Task objective | Please reproduce the data below exactly, from the first line through the line containing "Chromosome arm 2L", and leave every later line out.

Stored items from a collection
──────────
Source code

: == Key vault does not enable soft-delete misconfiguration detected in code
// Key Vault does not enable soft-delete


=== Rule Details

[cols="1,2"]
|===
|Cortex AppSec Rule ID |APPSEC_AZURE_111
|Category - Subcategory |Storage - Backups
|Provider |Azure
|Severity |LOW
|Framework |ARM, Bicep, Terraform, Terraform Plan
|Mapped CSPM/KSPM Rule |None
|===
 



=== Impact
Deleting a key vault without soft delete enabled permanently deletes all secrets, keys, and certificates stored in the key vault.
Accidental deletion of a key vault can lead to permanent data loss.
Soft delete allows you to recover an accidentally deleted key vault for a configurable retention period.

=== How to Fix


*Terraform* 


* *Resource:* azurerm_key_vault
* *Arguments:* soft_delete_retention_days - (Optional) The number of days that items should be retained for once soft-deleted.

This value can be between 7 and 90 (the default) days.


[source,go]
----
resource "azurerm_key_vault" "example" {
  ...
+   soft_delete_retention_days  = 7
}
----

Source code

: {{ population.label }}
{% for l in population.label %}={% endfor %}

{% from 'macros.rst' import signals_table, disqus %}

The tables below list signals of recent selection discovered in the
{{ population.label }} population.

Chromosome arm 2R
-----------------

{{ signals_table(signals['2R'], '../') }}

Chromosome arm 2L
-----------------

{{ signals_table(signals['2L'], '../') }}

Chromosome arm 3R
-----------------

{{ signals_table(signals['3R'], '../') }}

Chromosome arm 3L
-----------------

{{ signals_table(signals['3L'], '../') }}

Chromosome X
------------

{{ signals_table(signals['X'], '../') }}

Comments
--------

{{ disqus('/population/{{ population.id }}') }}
──────────
Answer section |
Source code

: == Key vault does not enable soft-delete misconfiguration detected in code
// Key Vault does not enable soft-delete


=== Rule Details

[cols="1,2"]
|===
|Cortex AppSec Rule ID |APPSEC_AZURE_111
|Category - Subcategory |Storage - Backups
|Provider |Azure
|Severity |LOW
|Framework |ARM, Bicep, Terraform, Terraform Plan
|Mapped CSPM/KSPM Rule |None
|===
 



=== Impact
Deleting a key vault without soft delete enabled permanently deletes all secrets, keys, and certificates stored in the key vault.
Accidental deletion of a key vault can lead to permanent data loss.
Soft delete allows you to recover an accidentally deleted key vault for a configurable retention period.

=== How to Fix


*Terraform* 


* *Resource:* azurerm_key_vault
* *Arguments:* soft_delete_retention_days - (Optional) The number of days that items should be retained for once soft-deleted.

This value can be between 7 and 90 (the default) days.


[source,go]
----
resource "azurerm_key_vault" "example" {
  ...
+   soft_delete_retention_days  = 7
}
----

Source code

: {{ population.label }}
{% for l in population.label %}={% endfor %}

{% from 'macros.rst' import signals_table, disqus %}

The tables below list signals of recent selection discovered in the
{{ population.label }} population.

Chromosome arm 2R
-----------------

{{ signals_table(signals['2R'], '../') }}

Chromosome arm 2L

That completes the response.